私たちは主に国内2拠点(能登、滋賀)および海外1拠点(蘇州)で年間約4億本の点眼薬を製造しています。一方で、その事業活動においては、温室効果ガスの排出や廃棄物の発生など、環境への負の影響が生じることも避けられません。地球環境保全という社会的責務を果たしながら事業の持続的成長を実現していくために、事業を行うすべての国・地域で、気候変動対策と環境負荷低減の2分野に取り組んでいます。その中でも今回は、環境負荷低減に向けた滋賀プロダクトサプライセンター(以下、滋賀PSC)の取り組みについてご紹介します。

生産能力を強化すると廃棄物量が増加するジレンマ

人口増加や高齢化による眼科医療への需要増加や治療ニーズと製品の多様化に対応するために、製品供給体制の強化に取り組んでいます。そのひとつ、生産拠点の強化として、2022年10月に滋賀PSC敷地内に新棟(製剤第3棟)を竣工しました。この新棟の稼働により、当該工場の医療用点眼薬の生産能力は初期稼働時比で約2倍の年間1.7億本(5mL換算)となり、生産キャパシティが大きく拡大しました。
一方で、生産現場では、品質確保のための試作品やラインを洗浄するための廃液などの廃棄物が発生します。その発生量は生産量に比例して増加するため、持続可能な事業基盤の構築においては、その対策が不可欠です。そのため、滋賀PSCにおいては、新棟竣工と同時に新たにリサイクル棟も増築しました。廃棄物マネジメント活動を推進し、その排出削減とリサイクルをより一層強化しています。

廃棄物を資源として活用するための取り組み

廃棄物マネジメントの土台はアセスメントです。担当者は、各生産工程においてどのような廃棄物が発生するのかを十分に理解し、その増減と原因を随時分析しています。その結果にもとづいて、リサイクルや削減に、どのタイミングでどのように取り組むのが最も効率的であるかを検討し、工夫を重ねています。
例えば、点眼容器に起因する廃プラスチック類については、その主な発生源となる製造プロセスを分析し、医薬品成分の付着状態や、容器の着色の有無、形状などによって細かく分類しています。そして、どのような形態で、どのようなタイミングで回収されるのが最も効率的であるかを検討し、そのままリサイクルするもの、分離分別するもの、粉砕するものなどの処理プロセスを決定します。

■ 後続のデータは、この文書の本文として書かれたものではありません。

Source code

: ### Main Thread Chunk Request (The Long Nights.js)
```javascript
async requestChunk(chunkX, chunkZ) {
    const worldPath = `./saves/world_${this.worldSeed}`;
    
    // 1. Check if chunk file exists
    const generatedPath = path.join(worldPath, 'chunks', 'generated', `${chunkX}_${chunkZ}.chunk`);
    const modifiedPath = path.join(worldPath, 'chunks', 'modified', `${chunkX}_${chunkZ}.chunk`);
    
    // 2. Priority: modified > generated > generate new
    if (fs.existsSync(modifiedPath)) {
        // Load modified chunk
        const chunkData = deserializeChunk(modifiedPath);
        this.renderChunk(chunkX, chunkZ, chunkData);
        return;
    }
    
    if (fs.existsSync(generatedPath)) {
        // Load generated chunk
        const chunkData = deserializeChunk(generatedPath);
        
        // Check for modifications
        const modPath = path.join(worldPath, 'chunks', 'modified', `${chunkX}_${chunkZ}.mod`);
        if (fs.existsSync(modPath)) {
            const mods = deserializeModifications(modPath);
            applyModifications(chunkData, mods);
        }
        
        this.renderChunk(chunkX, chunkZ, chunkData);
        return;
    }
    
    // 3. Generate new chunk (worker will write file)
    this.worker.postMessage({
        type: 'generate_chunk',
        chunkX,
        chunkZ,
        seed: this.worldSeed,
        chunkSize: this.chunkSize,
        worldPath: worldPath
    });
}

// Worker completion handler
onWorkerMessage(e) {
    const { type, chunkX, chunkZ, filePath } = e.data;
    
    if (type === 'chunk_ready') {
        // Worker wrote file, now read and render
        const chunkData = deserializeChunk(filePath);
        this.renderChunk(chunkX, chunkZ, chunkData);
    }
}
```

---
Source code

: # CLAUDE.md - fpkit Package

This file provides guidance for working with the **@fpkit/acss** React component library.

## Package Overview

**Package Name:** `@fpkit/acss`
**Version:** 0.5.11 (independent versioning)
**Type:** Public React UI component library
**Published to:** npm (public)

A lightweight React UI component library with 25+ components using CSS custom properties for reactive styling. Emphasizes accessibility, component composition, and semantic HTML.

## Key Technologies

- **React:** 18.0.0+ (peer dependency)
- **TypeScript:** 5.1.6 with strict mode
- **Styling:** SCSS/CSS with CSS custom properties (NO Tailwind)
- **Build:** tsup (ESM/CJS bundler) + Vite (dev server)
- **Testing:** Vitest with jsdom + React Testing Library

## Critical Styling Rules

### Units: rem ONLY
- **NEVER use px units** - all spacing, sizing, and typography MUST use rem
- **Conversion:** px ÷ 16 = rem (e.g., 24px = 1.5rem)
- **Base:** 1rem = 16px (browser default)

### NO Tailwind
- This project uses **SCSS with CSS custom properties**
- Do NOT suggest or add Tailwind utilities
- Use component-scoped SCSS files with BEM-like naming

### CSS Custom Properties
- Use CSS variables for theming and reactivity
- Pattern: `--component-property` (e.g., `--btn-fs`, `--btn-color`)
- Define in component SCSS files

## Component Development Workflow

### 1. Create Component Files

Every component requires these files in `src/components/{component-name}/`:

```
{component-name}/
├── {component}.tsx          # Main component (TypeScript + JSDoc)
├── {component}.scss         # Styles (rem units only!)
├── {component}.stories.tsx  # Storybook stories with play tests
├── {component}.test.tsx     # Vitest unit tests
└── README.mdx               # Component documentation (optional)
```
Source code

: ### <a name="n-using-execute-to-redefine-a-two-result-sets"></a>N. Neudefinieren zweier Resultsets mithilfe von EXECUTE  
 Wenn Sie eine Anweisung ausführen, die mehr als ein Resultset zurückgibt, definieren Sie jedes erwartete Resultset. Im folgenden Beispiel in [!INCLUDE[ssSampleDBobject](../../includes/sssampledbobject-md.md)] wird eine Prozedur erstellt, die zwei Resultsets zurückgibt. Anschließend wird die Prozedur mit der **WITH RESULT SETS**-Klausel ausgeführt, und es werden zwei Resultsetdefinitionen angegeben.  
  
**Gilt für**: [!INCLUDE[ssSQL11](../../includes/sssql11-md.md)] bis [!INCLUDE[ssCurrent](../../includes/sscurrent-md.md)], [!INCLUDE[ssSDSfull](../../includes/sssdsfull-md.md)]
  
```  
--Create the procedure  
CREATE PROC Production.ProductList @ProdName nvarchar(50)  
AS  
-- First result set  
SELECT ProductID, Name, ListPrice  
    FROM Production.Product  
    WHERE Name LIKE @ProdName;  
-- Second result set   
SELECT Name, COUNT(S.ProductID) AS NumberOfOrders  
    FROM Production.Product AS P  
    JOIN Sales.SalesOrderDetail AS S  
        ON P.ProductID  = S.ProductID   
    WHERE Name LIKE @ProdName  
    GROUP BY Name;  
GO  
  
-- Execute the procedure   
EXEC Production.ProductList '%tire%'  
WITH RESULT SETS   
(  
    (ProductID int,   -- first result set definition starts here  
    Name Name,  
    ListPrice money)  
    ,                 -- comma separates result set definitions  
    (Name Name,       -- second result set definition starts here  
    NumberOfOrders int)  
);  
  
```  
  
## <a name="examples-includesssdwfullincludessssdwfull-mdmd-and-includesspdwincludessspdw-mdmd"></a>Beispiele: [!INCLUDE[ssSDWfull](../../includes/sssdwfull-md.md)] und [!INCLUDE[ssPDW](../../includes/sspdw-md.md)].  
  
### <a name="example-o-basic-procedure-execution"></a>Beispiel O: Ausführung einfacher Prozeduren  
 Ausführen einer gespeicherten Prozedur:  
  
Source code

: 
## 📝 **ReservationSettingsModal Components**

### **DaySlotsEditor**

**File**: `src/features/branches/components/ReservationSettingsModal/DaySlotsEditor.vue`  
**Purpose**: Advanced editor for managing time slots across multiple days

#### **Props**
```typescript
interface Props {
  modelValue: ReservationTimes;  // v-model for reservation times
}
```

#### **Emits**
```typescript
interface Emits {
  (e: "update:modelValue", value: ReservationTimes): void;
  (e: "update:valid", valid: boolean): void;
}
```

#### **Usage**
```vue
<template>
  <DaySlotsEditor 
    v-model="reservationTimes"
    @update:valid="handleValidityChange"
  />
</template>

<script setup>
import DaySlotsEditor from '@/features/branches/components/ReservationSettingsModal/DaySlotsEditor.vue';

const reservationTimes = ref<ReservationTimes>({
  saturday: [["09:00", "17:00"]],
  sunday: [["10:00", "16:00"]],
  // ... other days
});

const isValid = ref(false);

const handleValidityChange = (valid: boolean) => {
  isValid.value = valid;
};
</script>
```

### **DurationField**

このようにそれぞれに最適な処理方法を設定することにより、廃プラスチック類については、その全量リサイクルを実現しています。その他の廃棄物についても同様に、リサイクルおよび排出削減方法を継続的に検討し、実行しています。

ステークホルダーの皆さまとの価値創出

リサイクルは、Santenだけで完結する取り組みではありません。分別した廃棄物を回収し、実際に資源として再利用される、回収および処理業者の皆さまのご協力があって初めて実現するものです。より効率的なリサイクル活動を実施するため、輸送方法や作業工程をともに考え、協働を重ねています。さらに、業者さまのニーズやご提案をもとに、分別の徹底や最適な回収方法の具体化を行うことで、廃棄物の一部を有価物として売却することが可能となりました。また、改修の際に発生する金属くずなどは、それぞれ金属の種類に分別することで適正価格にて査定されています。これらの取り組みは、原価低減にも寄与しており、持続可能な生産体制の構築を支えています。
これからも、廃棄物を資源として活用していけるようステークホルダーの皆さまと協働して工夫を重ね、事業と社会の持続的成長を実現するとともに、地球環境保全への貢献を目指していきます。